Transforming The Makers with the NW community

The North-West can now benefit from a modern centre of ‘making’ that hosts hands-on learning experiences, progresses business ideas, and advances the region’s key industries through specialised technology, training and research.

Burnie’s Makers’ Workshop has transformed into a technology and innovation hub after the University of Tasmania embraced the opportunity to reimagine and reopen the space.

Launched today (Thursday, 1 February), the iconic building’s new chapter as The Makers brings together four areas: the Tasmanian Institute of Agriculture (TIA), the College of Business and Economics’ Tech Solutions Hub, a Business Incubator and a public demonstration space.

Vice-Chancellor Professor Rufus Black said the University funded the $4+ million Makers refurbishment as part of a continued investment in the North-West community and its future.

“The Makers is a place of education with community at its heart where people can discover and learn in facilities that enhance our teaching and research capability in the region,” Professor Black said.

“The community can experience technology demonstrations and events, progress business ideas, access specialised industry training and see our researchers working to solve industry challenges.”

Pro Vice-Chancellor (Cradle Coast) Associate Professor Sonya Stanford said The Makers had been organised around what community and industry wanted.

“Thank you to everyone who has helped shape this exciting future. We understand how important The Makers is to so many and are grateful for the care people have shown in co-designing a new model that invites everyone to share their aspirations for the region, be part of learning and research, and be inspired to pursue their hopes and dreams,” Associate Professor Stanford said.

“Inside The Makers, people will be working collectively to develop innovative solutions to complex problems our communities and major industries are experiencing. One of the first problems we will tackle is food security and food justice.”

Projects for The Makers are already under way. TIA researchers have purpose-built labs for work on projects such as developing new technology to suppress a rot disease in wine grapes, controlling weeds such as oxalis in commercial crops, increasing the efficiency of nitrogen fertiliser use and reducing methane emissions from dairy cows.

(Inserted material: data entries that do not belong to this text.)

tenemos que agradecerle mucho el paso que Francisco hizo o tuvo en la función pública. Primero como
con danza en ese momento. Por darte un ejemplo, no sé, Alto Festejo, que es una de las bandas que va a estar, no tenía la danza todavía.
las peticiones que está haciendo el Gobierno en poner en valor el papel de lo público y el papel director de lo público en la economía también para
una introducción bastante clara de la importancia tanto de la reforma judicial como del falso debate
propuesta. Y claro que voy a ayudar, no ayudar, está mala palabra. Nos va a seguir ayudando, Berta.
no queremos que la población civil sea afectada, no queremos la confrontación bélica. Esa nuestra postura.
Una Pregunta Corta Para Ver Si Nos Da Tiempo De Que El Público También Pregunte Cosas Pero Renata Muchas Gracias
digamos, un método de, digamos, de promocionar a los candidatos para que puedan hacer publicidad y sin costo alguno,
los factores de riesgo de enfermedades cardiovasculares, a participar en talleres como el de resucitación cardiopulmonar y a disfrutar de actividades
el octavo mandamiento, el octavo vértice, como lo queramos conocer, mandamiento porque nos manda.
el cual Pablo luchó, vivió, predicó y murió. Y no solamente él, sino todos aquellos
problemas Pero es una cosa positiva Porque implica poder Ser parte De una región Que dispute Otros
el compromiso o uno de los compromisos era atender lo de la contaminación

The Tech Solutions Hub will work with industry to solve real-world problems. Recently the Hub worked with students to help a local business develop a pip separation system for passion fruit. The system, now implemented, has helped to increase productivity and efficiency. This year school students in the Lids4kids program will learn how to recycle plastic lids for 3D printing. Demonstrations and support to set up 3D printing for teachers will assist with STEM education in local schools. Courses and training will be offered in agribusiness, robotics and Computer Aided Design (CAD).

Aspiring entrepreneurs will have access to an accelerator program run through the Business Incubator, with advice and mentoring offered at monthly community networking events. The first of these, on 15 February, will feature agricultural entrepreneurs Guy Robertson (Mount Gnomon Farm in Penguin), Sarah Packwood-Hollings (Alchymia Distillery at Table Cape) and Maverick Weller (Tasmanian Cannabis in Burnie).

The Makers’ central demonstration space will initially showcase drones, AI and Agritech, with a festival of ‘making’ later this year offering hands-on STEM experiences linked to the region’s workforce.

The reinvigorated interior was designed by architects Liminal Studio with local firm Fairbrother undertaking the refurbishment. 143 people worked on the project from across 21 different companies with all but two based in the North-West.

The Makers building continues to be owned by Burnie City Council and is leased by the University.